作業内容 1. 心房粗動の診療日誌から、「とりあえず何でも診ている内科の診療記録」を含む言葉で始まり「受診するようにと指示された。」で終わる部分を書き写してください。
作業内容 2. 心房粗動の患者についての診療日誌を、最後の文の次から書き継いでください。

提示文.
▬▬▬
なんでも内科診療日誌

とりあえず何でも診ている内科の診療記録

心房粗動

2015年02月20日 | Weblog

 昨夕に86歳男性が当院を受診した。前立腺癌で県立がんセンター泌尿器科に通院していて、3か月に1回のホルモン療法を受けていた。通院も大変とのことで、昨日受診した際に、今後は院泌尿器科に通院する様に言われて、紹介状を持たされた。ところが、診療が終わってがんセンターの駐車場にいた時に、ふらふらとして倒れてしまった。いつからかはわからないが、下肢の軽度浮腫と動悸があった。がんセンターに戻ると、かかりつけの病院を聞かれて、当院の受診歴があると答えると、そのまま当院を受診するようにと指示された。

 当院の内科外来に飛び込みの形で受診した。がんセンターから電話で連絡をもらうか、それに関する紹介状があればよかったが、直接行って受診するようにという指示だけだったので、最初に診た若い内科の先生もちょっと困っていた。

 心電図では規則的な頻拍で180/分だった。12誘導心電図で鋸歯状波があるように見える。心房粗動なのかと思ったが、診てくれた循環器科医も言い切れないという。ワソラン1A静注で、明らかな鋸歯状波だった。心房粗動の2:1伝導から4:1伝導まで不規則に出現して、その後に洞調律になった。ただ、P波の形がそれぞれ違うので、洞結節から心房のさまざまな部位からの刺激によるらしい。
▬▬▬
データ一覧.

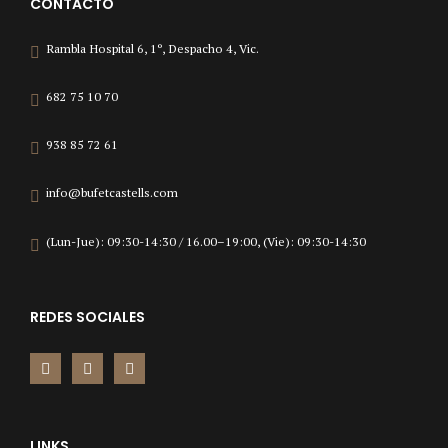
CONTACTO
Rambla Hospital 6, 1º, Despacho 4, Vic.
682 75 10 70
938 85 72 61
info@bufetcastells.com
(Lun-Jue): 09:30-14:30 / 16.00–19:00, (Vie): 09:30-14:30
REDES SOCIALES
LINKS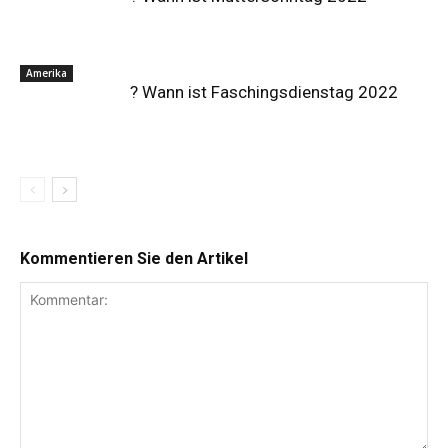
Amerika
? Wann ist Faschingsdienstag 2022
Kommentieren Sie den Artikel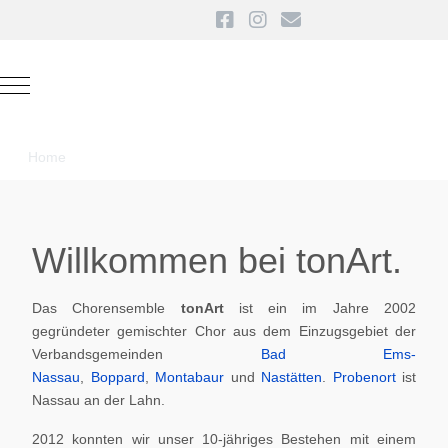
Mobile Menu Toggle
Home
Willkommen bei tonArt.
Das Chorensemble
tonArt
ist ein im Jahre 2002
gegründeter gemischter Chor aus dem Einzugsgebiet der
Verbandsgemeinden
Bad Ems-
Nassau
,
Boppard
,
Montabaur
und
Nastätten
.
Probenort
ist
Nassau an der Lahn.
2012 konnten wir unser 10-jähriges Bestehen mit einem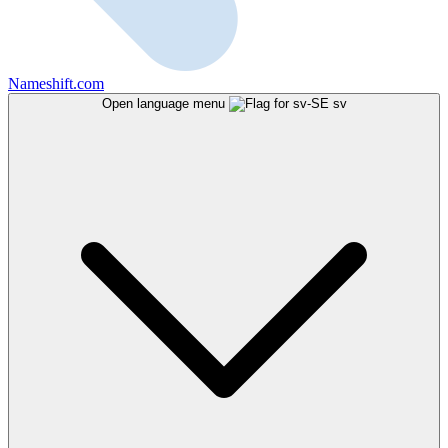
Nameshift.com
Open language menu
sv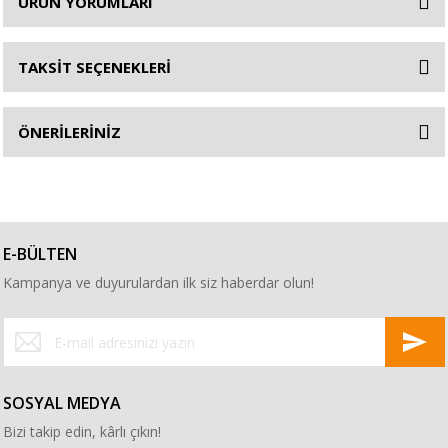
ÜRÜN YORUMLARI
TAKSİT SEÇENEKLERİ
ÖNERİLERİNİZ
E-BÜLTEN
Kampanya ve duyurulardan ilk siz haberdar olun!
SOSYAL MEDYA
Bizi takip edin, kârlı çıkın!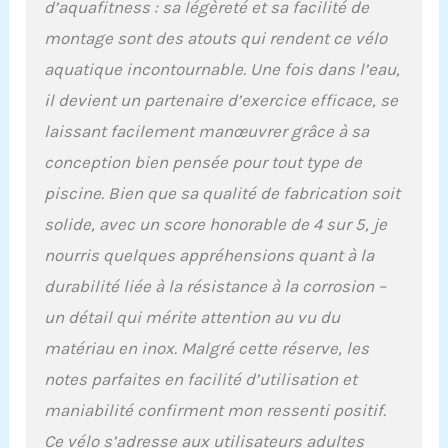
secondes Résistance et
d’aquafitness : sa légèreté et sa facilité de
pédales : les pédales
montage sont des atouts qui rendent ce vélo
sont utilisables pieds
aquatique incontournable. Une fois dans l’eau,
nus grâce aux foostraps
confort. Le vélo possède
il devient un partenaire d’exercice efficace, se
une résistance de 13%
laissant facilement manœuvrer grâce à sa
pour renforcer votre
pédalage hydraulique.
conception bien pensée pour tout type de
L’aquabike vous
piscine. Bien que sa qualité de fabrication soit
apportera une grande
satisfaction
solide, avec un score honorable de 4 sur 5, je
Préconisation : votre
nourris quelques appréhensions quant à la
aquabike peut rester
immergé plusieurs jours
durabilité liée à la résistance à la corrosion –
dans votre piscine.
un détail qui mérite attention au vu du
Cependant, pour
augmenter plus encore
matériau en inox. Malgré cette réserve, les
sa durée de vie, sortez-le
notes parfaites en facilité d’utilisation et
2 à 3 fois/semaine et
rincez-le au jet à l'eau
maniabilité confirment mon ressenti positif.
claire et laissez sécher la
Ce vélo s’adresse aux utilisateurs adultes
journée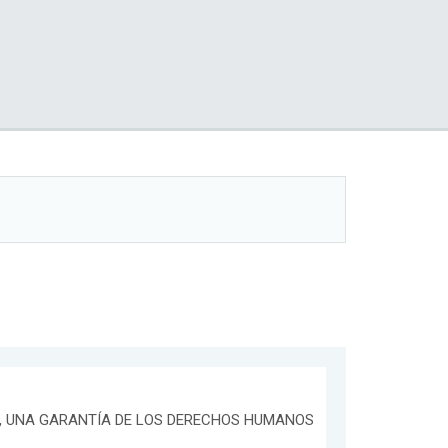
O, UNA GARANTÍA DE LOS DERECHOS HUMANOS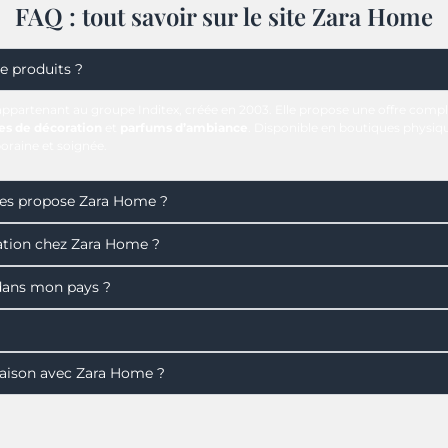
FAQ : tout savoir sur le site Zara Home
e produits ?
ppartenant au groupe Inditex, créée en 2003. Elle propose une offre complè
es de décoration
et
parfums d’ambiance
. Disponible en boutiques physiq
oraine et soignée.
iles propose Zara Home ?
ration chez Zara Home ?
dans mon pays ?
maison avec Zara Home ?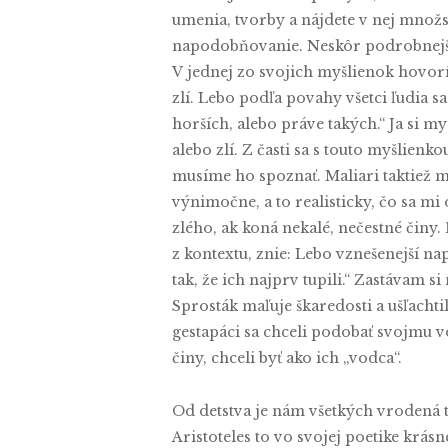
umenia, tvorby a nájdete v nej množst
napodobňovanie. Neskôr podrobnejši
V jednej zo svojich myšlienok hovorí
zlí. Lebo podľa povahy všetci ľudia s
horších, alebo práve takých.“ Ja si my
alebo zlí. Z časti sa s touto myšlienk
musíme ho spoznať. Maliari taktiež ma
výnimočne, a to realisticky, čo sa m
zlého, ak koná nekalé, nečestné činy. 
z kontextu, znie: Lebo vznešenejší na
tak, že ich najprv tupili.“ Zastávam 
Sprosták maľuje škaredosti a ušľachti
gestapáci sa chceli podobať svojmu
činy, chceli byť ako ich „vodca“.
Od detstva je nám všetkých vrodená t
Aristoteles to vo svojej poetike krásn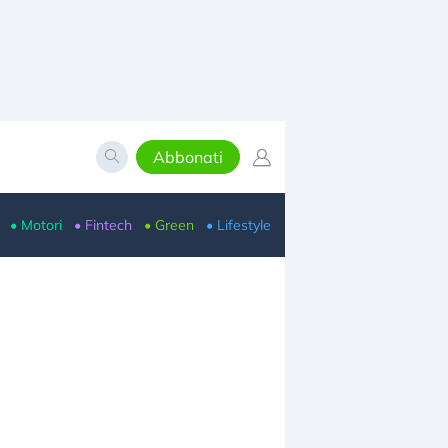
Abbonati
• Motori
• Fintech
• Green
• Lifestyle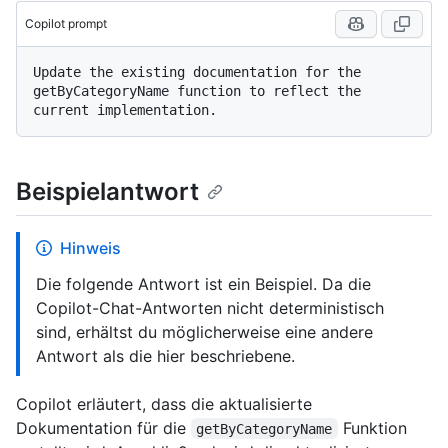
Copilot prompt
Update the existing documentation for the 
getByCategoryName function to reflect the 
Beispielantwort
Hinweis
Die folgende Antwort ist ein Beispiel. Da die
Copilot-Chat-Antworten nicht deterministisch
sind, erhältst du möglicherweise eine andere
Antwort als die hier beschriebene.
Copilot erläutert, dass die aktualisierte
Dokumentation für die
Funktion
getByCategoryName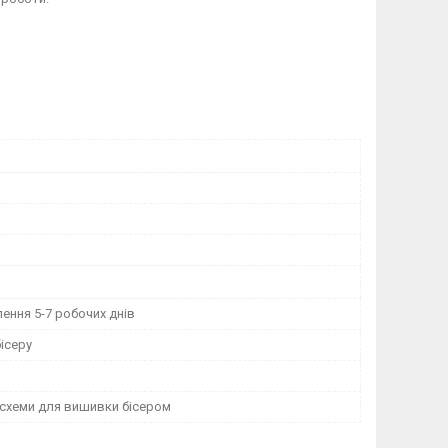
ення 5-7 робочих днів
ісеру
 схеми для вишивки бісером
▬▬▬
回答欄 1.
とりあえず何でも診ている内科の診療記録

心房粗動

2015年02月20日 | Weblog

 昨夕に86歳男性が当院を受診した。前立腺癌で県立がんセンター泌尿器科に通院していて、3か月に1回のホルモン療法を受けていた。通院も大変とのことで、昨日受診した際に、今後は院泌尿器科に通院する様に言われて、紹介状を持たされた。ところが、診療が終わってがんセンターの駐車場にいた時に、ふらふらとして倒れてしまった。いつからかはわからないが、下肢の軽度浮腫と動悸があった。がんセンターに戻ると、かかりつけの病院を聞かれて、当院の受診歴があると答えると、そのまま当院を受診するようにと指示された。

回答欄 2.
 胸部X線・CTでは両側胸水があるが、軽度よりの中等度どいうところ(どんな量だ)。肺うっ血~肺水腫は目立たない。室内気でも酸素飽和度は下がっていない。発熱があって、他の原因もなさそうなので、気道感染症によるものと判断される。現在は禁煙しているが、喫煙歴が長く、両側肺に明らかな気腫性変化を認める。もともと肺性心があるのかもしれないが、心房粗動による心不全症状としていいようだ。

 不整脈が治まってしまったので、内科で入院となった。セフトリアキソン点滴静注で経過をみることにした。循環器科処方として、メインテート(0.625mg)2錠・ダイアート(30mg)1錠・イグザレルト(10mg)1錠が出た。今朝また頻拍が目立ち、ワソラン1Aが点滴静注された。内服にワソラン2錠分2を追加して、それでも頻拍になる時にワソラン注追加とした。(循環器科の病棟に入院させていた)

 結局、1)COPD+気道感染症、2)心房粗動+うっ血性心不全、3)前立腺癌となる。